_选文_
────

由于很多语义Web应用需要处理大量的模糊知识,而现有本体不能直接用于模糊知识的表示和处理,因此,对本体进行模糊扩展以满足模糊知识管理的需要逐渐成为一个研究热点,这一点与数据库技术为表示和处理现实世界中的模糊数据而产生模糊数据库模型的情况相一致。
作为Web时代模糊信息表示和处理的两个重要技术方法,模糊数据库模型和模糊本体之间存在着密切的关联关系。一方面,从构建的角度,模糊数据库模型可以作为构建模糊本体的数据源,使模糊本体充分利用现有的模糊数据库模型中的信息;另一方面,从存储的角度,利用模糊关系模型亦即模糊关系数据库在模糊数据存储和处理等方面的优势,能够对语义Web上的模糊信息进行有效的管理。事实上,模糊本体构建和存储是模糊本体管理中的两个重要问题。目前,有关模糊本体存储以及利用结构化模糊数据进行模糊本体构建的研究成果还很少。
为有效表示和处理大量的模糊知识、实现模糊语义Web本体的管理,本文在对语义Web数据层语言RDF(S)及本体层语言OWL模糊扩展的基础上,展开数据库支持的模糊OWL本体管理的研究,目标在于形成一个有关模糊OWL本体从表示到构建、存储的完整理论框架。具体研究内容包括以下几个方面:
(1)提出模糊RDFS(f-RDF(S))和模糊OWL(f-OWL)。通过对RDF数据类型进行模糊扩展,给出模糊数据类型的表示方法,这种方法能够解决模糊数据类型信息的表示和处理问题,进而,提出f-RDF(S),并给出f-RDF(S)语义。在f-RDF(S)的基础上,对OWL进行模糊扩展,提出f-OWL,并给出f-OWL的语法和语义。f-OWL奠定了描述模糊OWL本体的语言基础,在此基础上,给出模糊OWL本体的形式化定义。
(2)提出基于模糊EER模型的模糊OWL本体的构建方法。在给出模糊EER模型的形式化定义后,从模糊描述逻辑角度,指出基于模糊EER模型构建模糊OWL本体具有可行性。在此基础上,给出基于模糊EER模型构建模糊OWL本体的步骤,提出模糊EER模型到模糊OWL本体的转换规则和算法。
(3)提出基于模糊关系数据库的模糊OWL本体的构建方法。在给出模糊关系数据库的形式化定义后,从模糊描述逻辑角度,指出基于模糊关系数据库构建模糊OWL本体具有可行性。在此基础上,给出基于模糊关系数据库构建模糊OWL本体的步骤,包括模糊关系模式的语义识别、转换规则和算法,以及利用模糊关系数据库中的数据构建模糊OWL本体实例的方法,并证明了基于模糊关系数据库的模糊OWL本体构建方法的正确性。
(4)提出基于模糊关系数据库的模糊OWL本体的存储方法。通过分析现有本体的存储方法,给出模糊OWL本体的存储模式,该存储模式能够满足模糊OWL本体的存储要求。在此基础上,提出模糊OWL本体结构和不同类型的模糊数据在模糊关系数据库中的存储方法,实现了模糊OWL本体在模糊关系数据库中的合理、有效的存储,并证明了基于模糊关系数据库的模糊OWL本体存储方法的正确性。
The Semantic Web is an extension of the current web in which the web information can be given well-defined semantic meaning, and thus enabling better cooperation between computers and people. In order to recognize the web resources by computers in an intelligent and automatic way, we should construct ontologies and use ontology description languages to represent ontologies. OWL is a standard for expressing ontologies in the Semantic Web building on data description language RDF and RDFS (or simply RDF(S)). OWL together with RDF(S) forms the foundation of current Semantic Web description languages.
Classical ontologies have limitations when dealing with fuzzy knowledge and data information that play an important role in many web applications, so the significant research efforts in the Semantic Web community are recently directed toward the fuzzy extensions to ontologies, which is in accordance with the case in databases that the fuzzy database models are developed for representing and processing the fuzzy data in many real-world applications.

────

_数据清单_

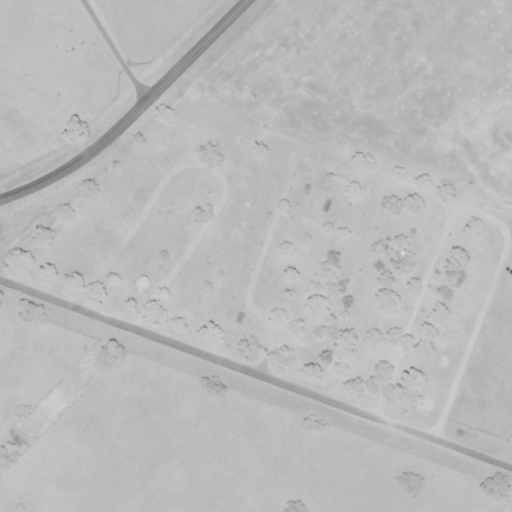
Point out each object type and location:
road: (112, 50)
road: (133, 113)
park: (298, 259)
road: (256, 374)
road: (507, 507)
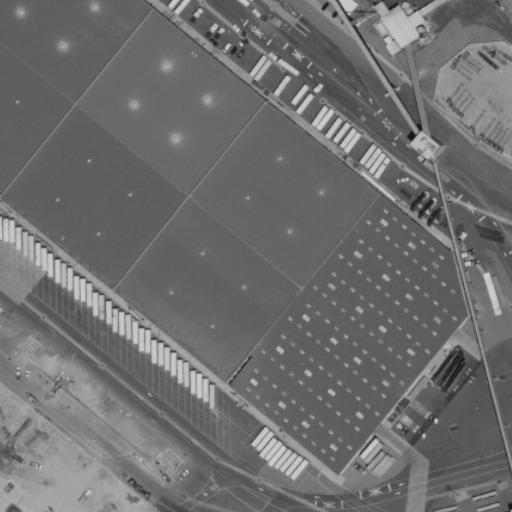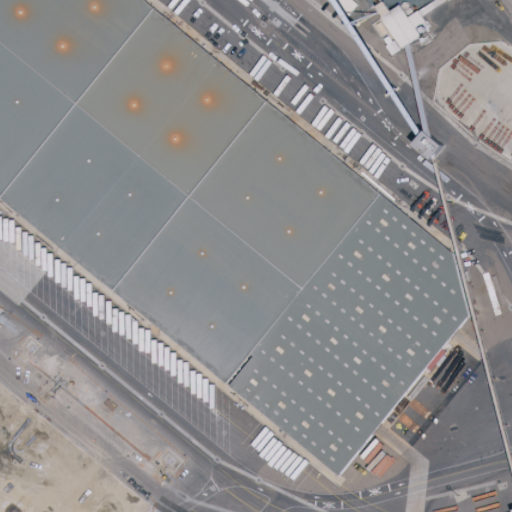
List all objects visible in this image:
railway: (511, 0)
building: (404, 20)
building: (406, 25)
road: (355, 89)
road: (351, 123)
building: (427, 144)
building: (225, 219)
railway: (32, 320)
building: (352, 346)
railway: (185, 363)
railway: (138, 408)
railway: (90, 441)
railway: (83, 445)
building: (46, 472)
road: (226, 492)
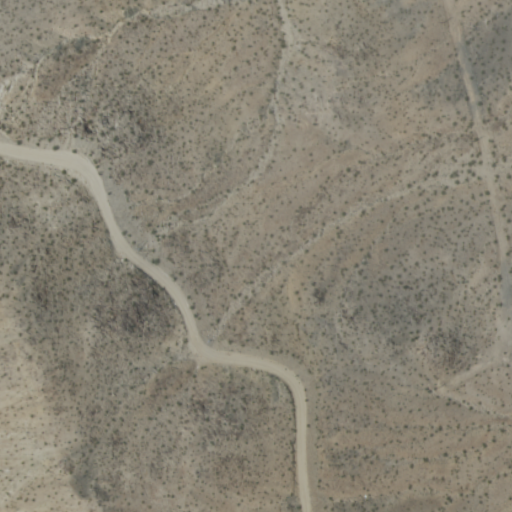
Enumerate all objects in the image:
road: (185, 317)
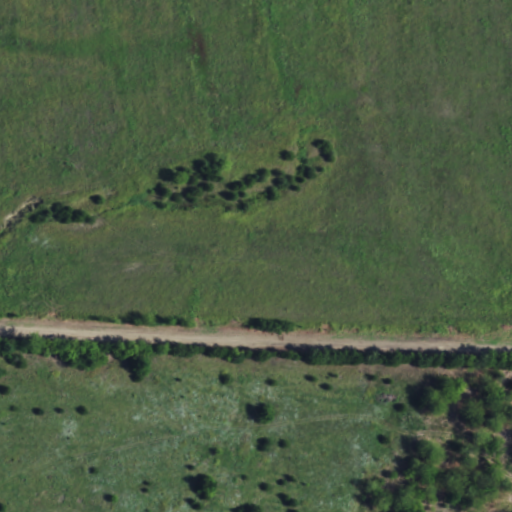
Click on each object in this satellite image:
road: (256, 311)
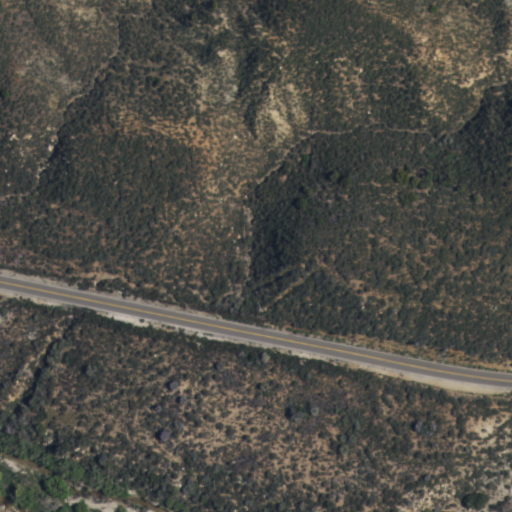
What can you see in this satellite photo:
road: (255, 334)
river: (41, 495)
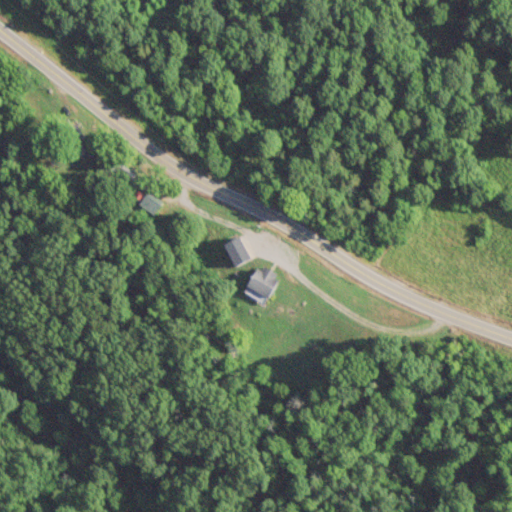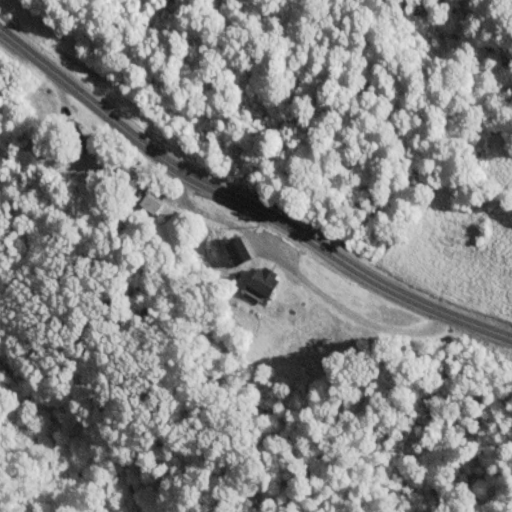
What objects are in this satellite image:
building: (71, 140)
building: (115, 174)
building: (148, 202)
road: (244, 206)
building: (235, 249)
building: (260, 281)
road: (360, 317)
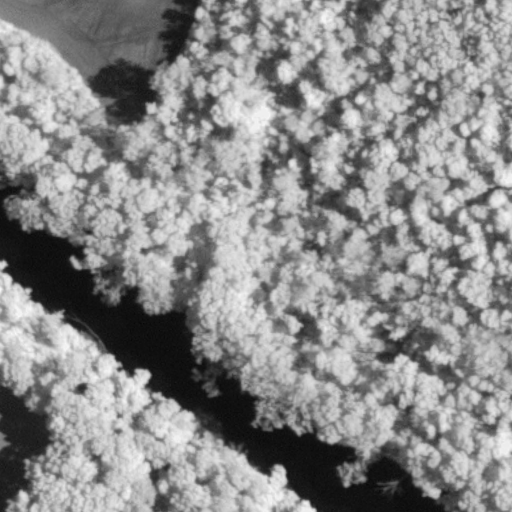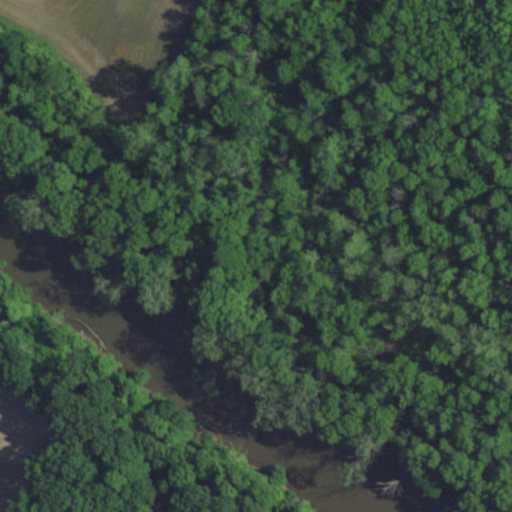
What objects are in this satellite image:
river: (191, 376)
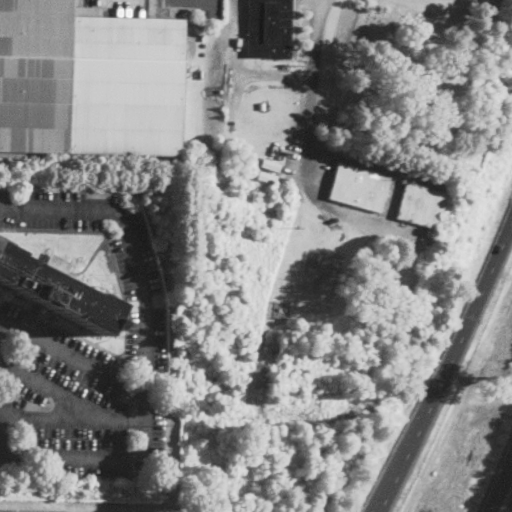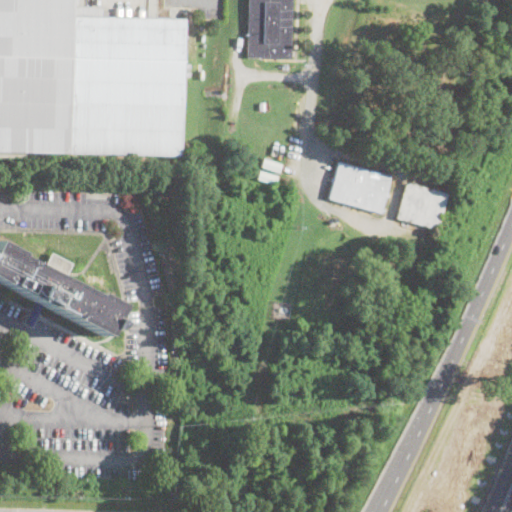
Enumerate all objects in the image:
building: (268, 28)
building: (269, 29)
building: (88, 79)
building: (88, 81)
park: (426, 86)
road: (311, 95)
building: (262, 107)
building: (270, 164)
building: (266, 176)
building: (358, 186)
building: (359, 186)
building: (420, 204)
building: (421, 205)
building: (54, 289)
building: (56, 290)
road: (148, 348)
road: (74, 356)
road: (446, 367)
road: (71, 400)
road: (53, 418)
road: (498, 483)
road: (383, 488)
parking lot: (91, 511)
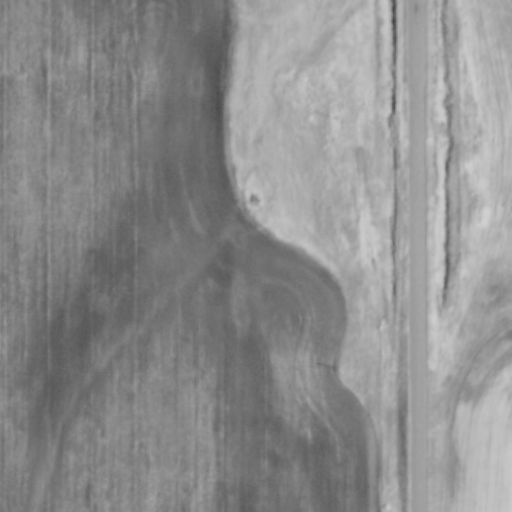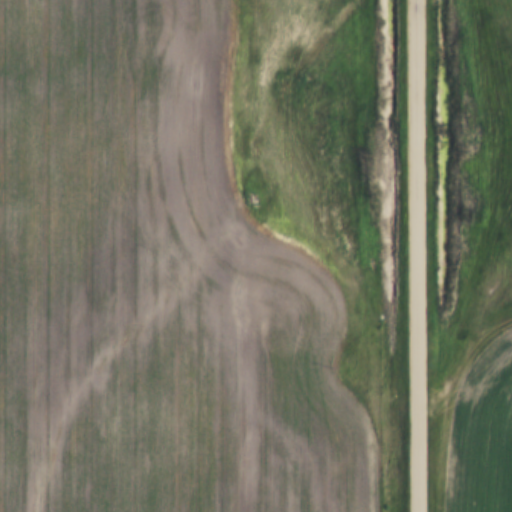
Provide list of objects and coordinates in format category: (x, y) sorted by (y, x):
road: (414, 256)
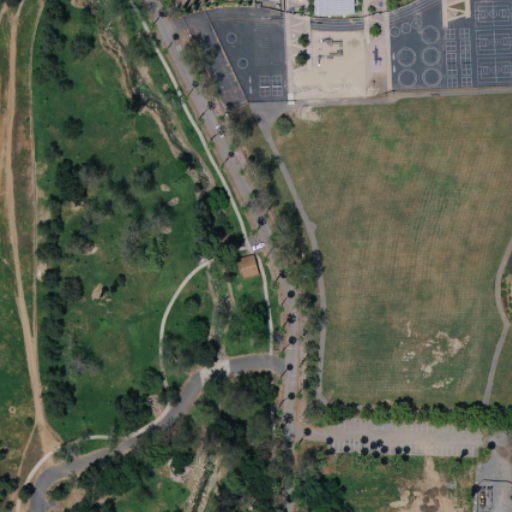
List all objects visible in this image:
road: (5, 229)
road: (270, 244)
road: (250, 245)
road: (240, 250)
road: (224, 256)
building: (247, 267)
building: (248, 267)
park: (139, 285)
road: (270, 363)
road: (235, 366)
road: (159, 417)
road: (383, 437)
road: (133, 445)
road: (308, 493)
road: (37, 507)
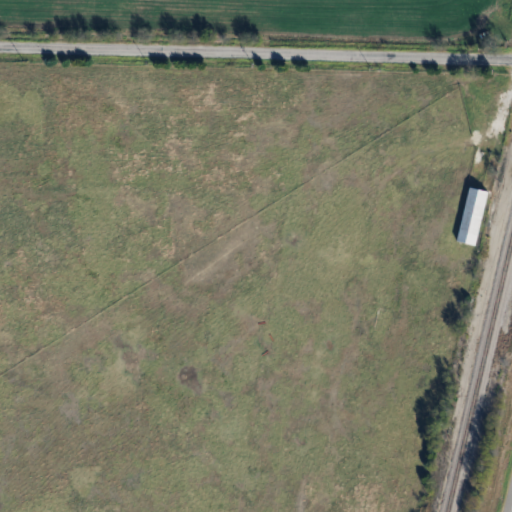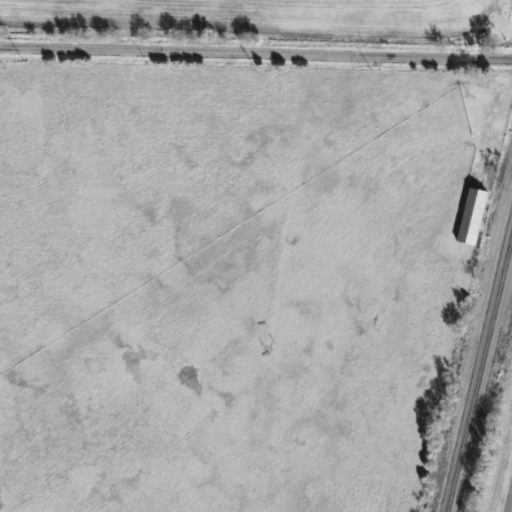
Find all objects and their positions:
road: (256, 54)
building: (0, 107)
building: (0, 107)
building: (473, 214)
building: (473, 215)
railway: (480, 377)
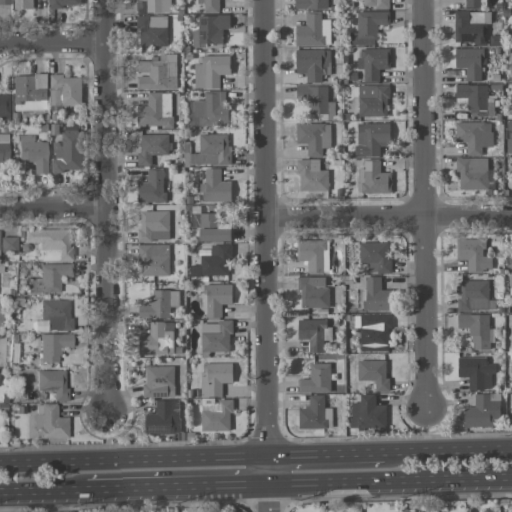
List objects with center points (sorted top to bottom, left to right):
building: (4, 2)
building: (63, 3)
building: (375, 3)
building: (475, 3)
building: (22, 4)
building: (310, 4)
building: (209, 5)
building: (157, 6)
building: (367, 27)
building: (470, 27)
building: (211, 30)
building: (152, 31)
building: (313, 31)
road: (53, 44)
building: (372, 63)
building: (468, 63)
building: (312, 64)
building: (210, 71)
building: (156, 74)
building: (64, 91)
building: (29, 92)
building: (475, 99)
building: (316, 101)
building: (372, 101)
building: (4, 106)
building: (208, 110)
building: (155, 111)
building: (473, 136)
building: (313, 138)
building: (371, 138)
building: (4, 146)
building: (152, 148)
building: (67, 150)
building: (211, 150)
building: (33, 153)
building: (472, 174)
building: (311, 176)
building: (373, 179)
building: (214, 187)
building: (151, 188)
road: (422, 203)
road: (106, 208)
road: (53, 210)
road: (388, 217)
building: (153, 226)
building: (210, 227)
building: (50, 243)
building: (8, 244)
building: (472, 254)
building: (313, 255)
road: (264, 256)
building: (374, 256)
building: (153, 260)
building: (216, 261)
building: (0, 266)
building: (49, 278)
building: (313, 292)
building: (473, 294)
building: (375, 295)
building: (217, 299)
building: (159, 305)
building: (56, 313)
building: (0, 314)
building: (476, 330)
building: (374, 333)
building: (314, 334)
building: (215, 337)
building: (156, 341)
building: (53, 346)
building: (475, 372)
building: (373, 373)
building: (214, 379)
building: (316, 379)
building: (53, 382)
building: (158, 382)
building: (510, 400)
building: (482, 410)
building: (367, 413)
building: (315, 414)
building: (163, 418)
building: (51, 422)
road: (449, 451)
road: (376, 453)
road: (317, 456)
road: (133, 461)
road: (391, 481)
road: (190, 487)
road: (98, 490)
road: (43, 491)
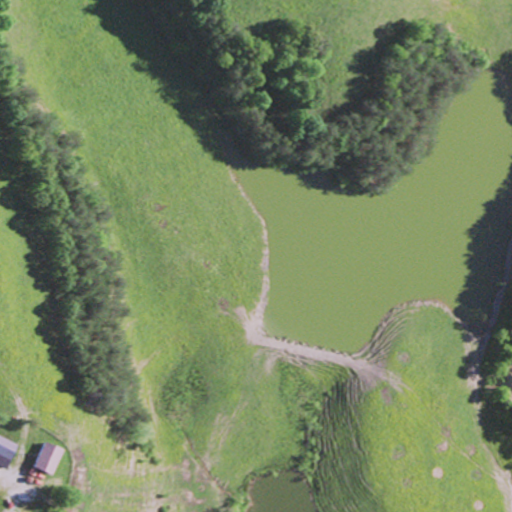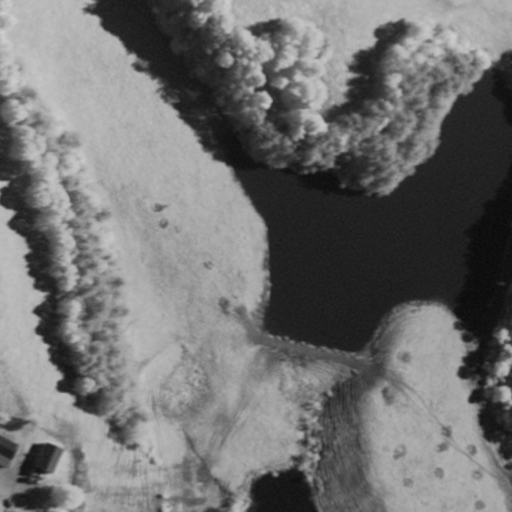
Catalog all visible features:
building: (5, 450)
building: (46, 457)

────

_书面请求 A_
根据选文回答:
(i) 选文称RDF(S)是语义Web哪一层的语言?
(ii) 第(4)项研究内容提出的模糊OWL本体存储方法基于什么?
(iii) 选文英文部分说OWL建立在哪种数据描述语言之上?
_书面请求 B_
改写清单中从开头一直到含有"river: (191, 376)"的那一行为止的全部内容,首尾两行都算在内。把其中的"satellite image"换成"aerial image",其余保持不变,只输出这一段,图片不要写进答案。
清单与选文毫无关联。

_完整解答 A_
(i) 数据层。
(ii) 基于模糊关系数据库。
(iii) 建立在RDF和RDFS(即RDF(S))之上。

_完整解答 B_
Point out each object type and location:
road: (112, 50)
road: (133, 113)
park: (298, 259)
road: (256, 374)
road: (507, 507)
List all objects visible in this image:
railway: (511, 0)
building: (404, 20)
building: (406, 25)
road: (355, 89)
road: (351, 123)
building: (427, 144)
building: (225, 219)
railway: (32, 320)
building: (352, 346)
railway: (185, 363)
railway: (138, 408)
railway: (90, 441)
railway: (83, 445)
building: (46, 472)
road: (226, 492)
Enumerate all objects in the image:
road: (185, 317)
Click on each object in this aerial image:
road: (256, 311)
What can you see in this satellite photo:
road: (255, 334)
river: (41, 495)
What objects are in this aerial image:
building: (71, 140)
building: (115, 174)
building: (148, 202)
road: (244, 206)
building: (235, 249)
building: (260, 281)
road: (360, 317)
What objects are in this aerial image:
river: (191, 376)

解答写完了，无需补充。